When a line in the entries contains the word "Conversaciones", copy that line in full.

=== Begin Enclosure ===

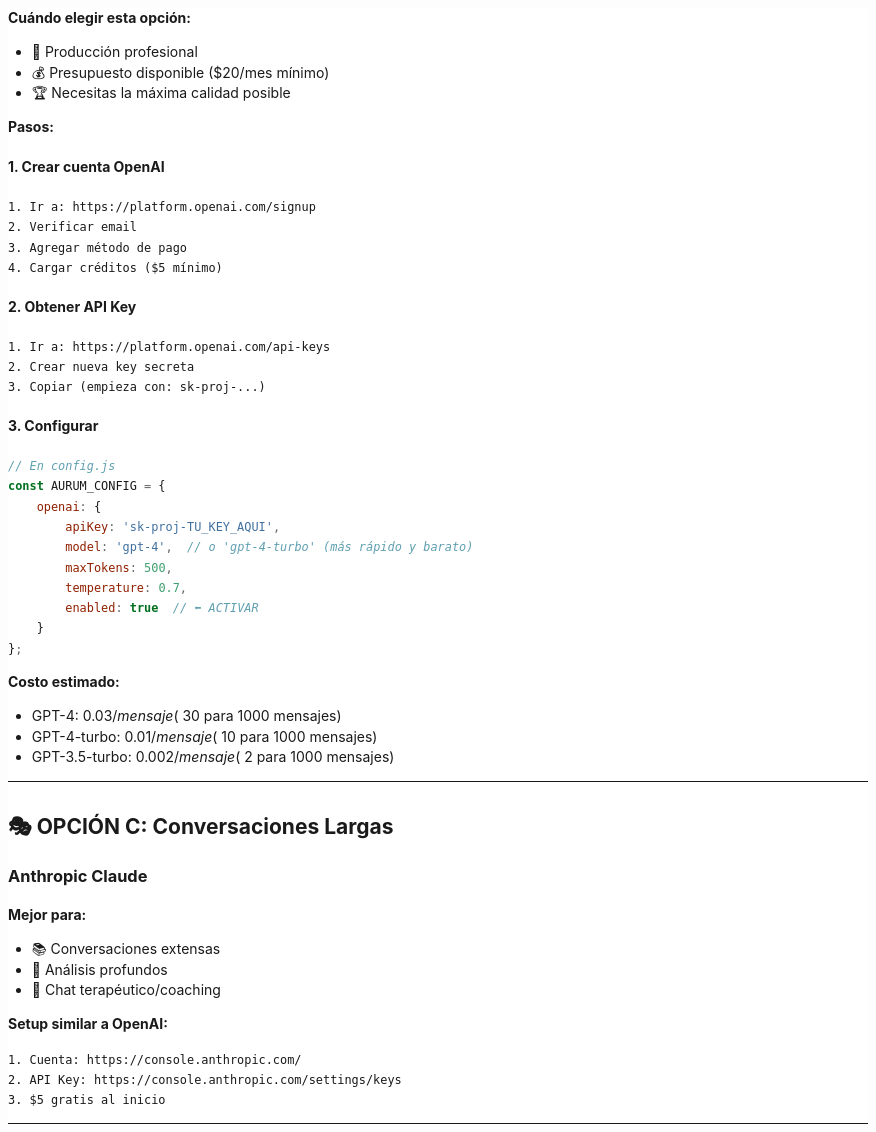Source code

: **Cuándo elegir esta opción:**
- 💼 Producción profesional
- 💰 Presupuesto disponible ($20/mes mínimo)
- 🏆 Necesitas la máxima calidad posible

**Pasos:**

#### 1. Crear cuenta OpenAI
```
1. Ir a: https://platform.openai.com/signup
2. Verificar email
3. Agregar método de pago
4. Cargar créditos ($5 mínimo)
```

#### 2. Obtener API Key
```
1. Ir a: https://platform.openai.com/api-keys
2. Crear nueva key secreta
3. Copiar (empieza con: sk-proj-...)
```

#### 3. Configurar
```javascript
// En config.js
const AURUM_CONFIG = {
    openai: {
        apiKey: 'sk-proj-TU_KEY_AQUI',
        model: 'gpt-4',  // o 'gpt-4-turbo' (más rápido y barato)
        maxTokens: 500,
        temperature: 0.7,
        enabled: true  // ⬅️ ACTIVAR
    }
};
```

**Costo estimado:**
- GPT-4: $0.03/mensaje (~$30 para 1000 mensajes)
- GPT-4-turbo: $0.01/mensaje (~$10 para 1000 mensajes)
- GPT-3.5-turbo: $0.002/mensaje (~$2 para 1000 mensajes)

---

## 🎭 OPCIÓN C: Conversaciones Largas

### **Anthropic Claude**

**Mejor para:**
- 📚 Conversaciones extensas
- 🧠 Análisis profundos
- 💬 Chat terapéutico/coaching

**Setup similar a OpenAI:**
```
1. Cuenta: https://console.anthropic.com/
2. API Key: https://console.anthropic.com/settings/keys
3. $5 gratis al inicio
```

---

=== End Enclosure ===

## RESPONSE BOX
## 🎭 OPCIÓN C: Conversaciones Largas
- 📚 Conversaciones extensas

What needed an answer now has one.